O PODER DESARMADO
Eu tinha 13 anos, em Fortaleza, quando ouvi gritos de pavor. Vinha da vizinhança, da casa de Bete, mocinha linda, que usava tranças. Levei apenas uma hora para saber o motivo. Bete fora acusada de não ser mais virgem e os dois irmãos a subjugavam em cima de sua estreita cama de solteira, para que o médico da família lhe enfiasse a mão enluvada entre as pernas e decretasse se tinha ou não o selo da honra. Como o lacre continuava lá, os pais respiraram, mas Bete nunca mais foi à janela, nunca mais dançou nos bailes e acabou fugindo para o Piauí, ninguém sabe como nem com quem.

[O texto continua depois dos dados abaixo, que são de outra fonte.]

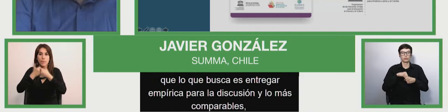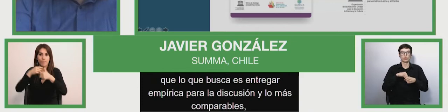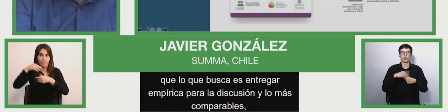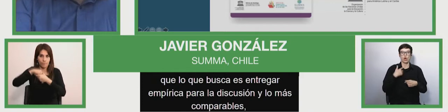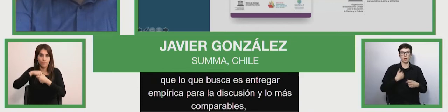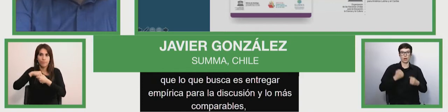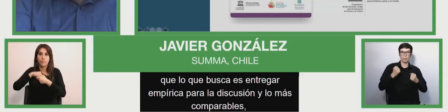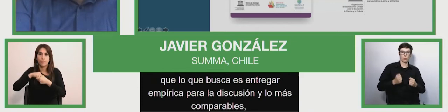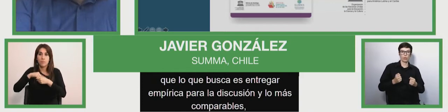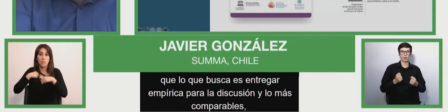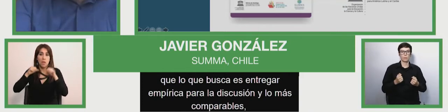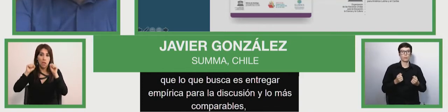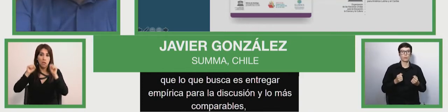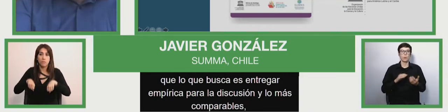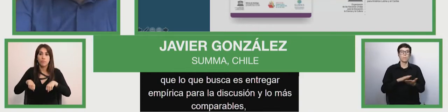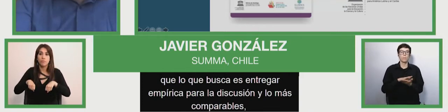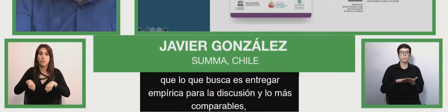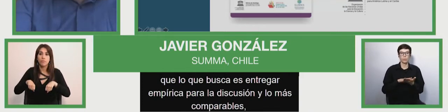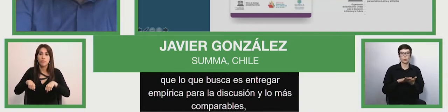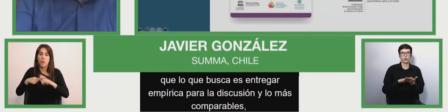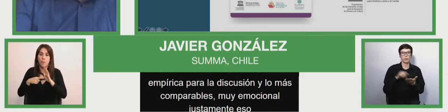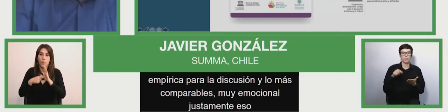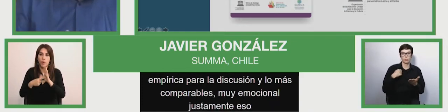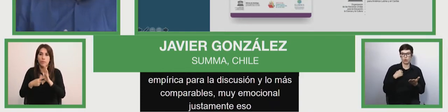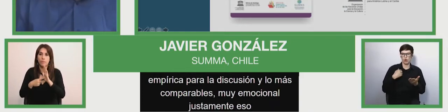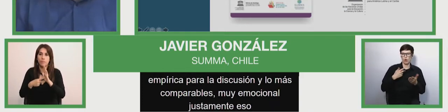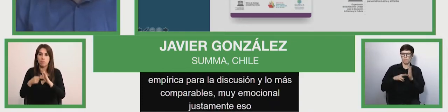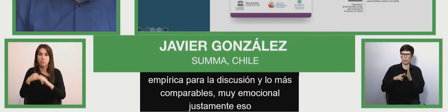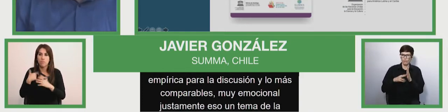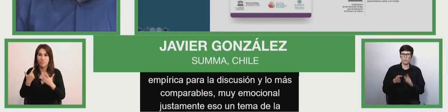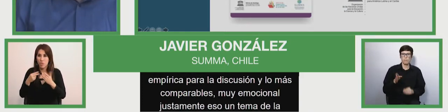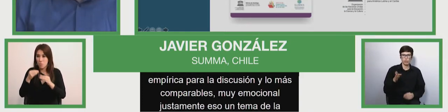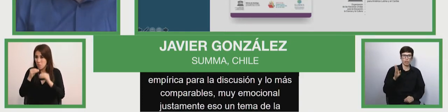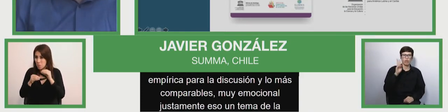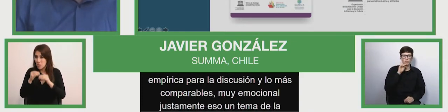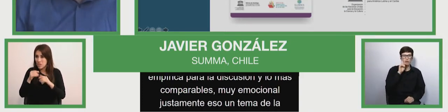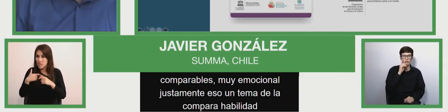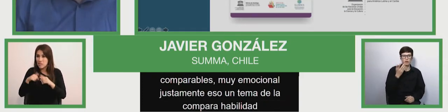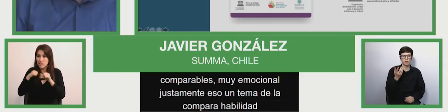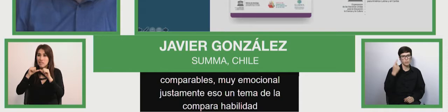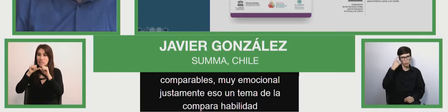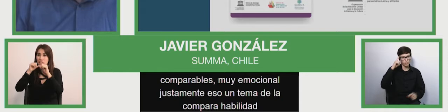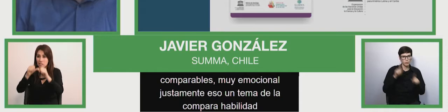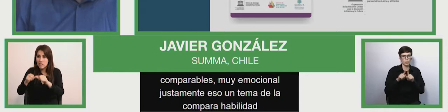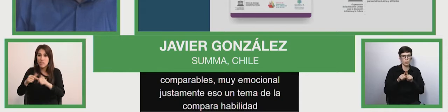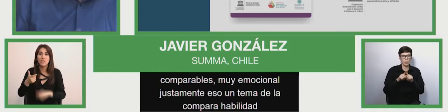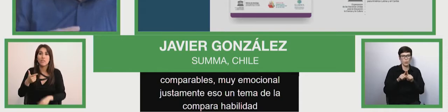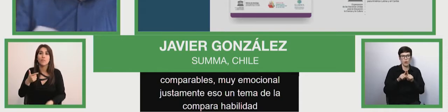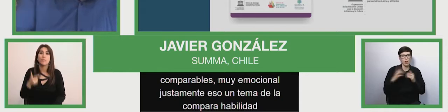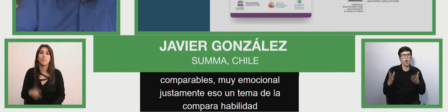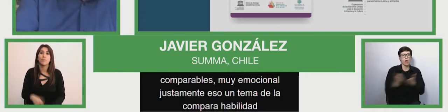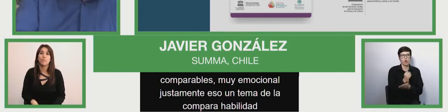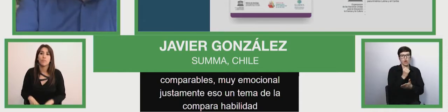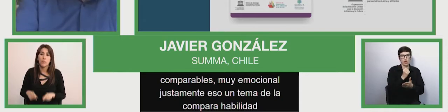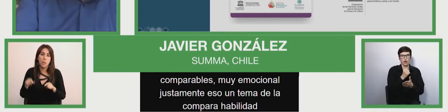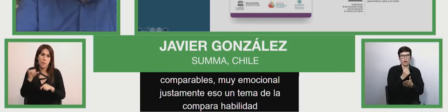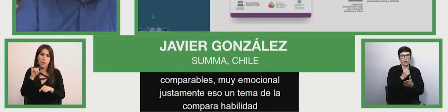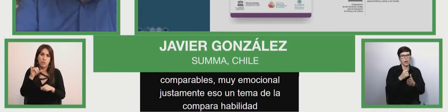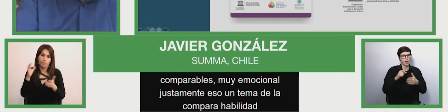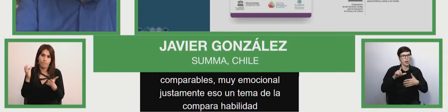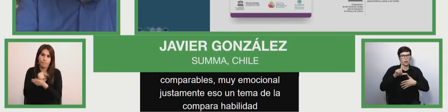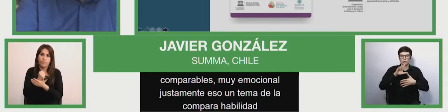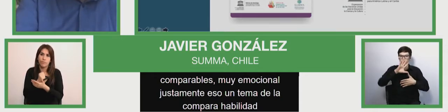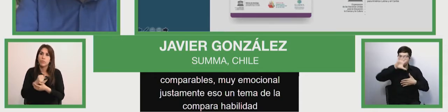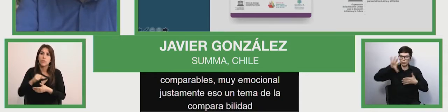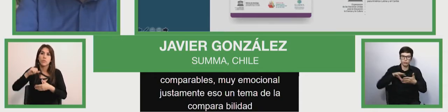porque justamente uno de los temas de la comparabilidad en los problemas que todavía tenemos, pero lo importante es que tiene un alcance regional, eh, que permite tener un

Eu tinha 14 anos, quando Maria Lúcia tentou escapar, saltando o muro alto do quintal de sua casa, para se encontrar com o namorado. Agarrada pelos cabelos e dominada, não conseguiu passar no exame ginecológico. O laudo do médico registrou “vestígios himenais dilacerados” e os pais internaram a pecadora no reformatório Bom Pastor para “se esquecer do mundo”. Esqueceu, morrendo tuberculosa.
Tais episódios marcaram para sempre a minha consciência e me fizeram perguntar que poder é esse que a família e os homens têm sobre o corpo das mulheres. Antes, para mutilar, amordaçar, silenciar. Hoje, para manipular, moldar, escravizar aos estereótipos. Todos vimos, na televisão, modelos torturados por seguidas cirurgias plásticas.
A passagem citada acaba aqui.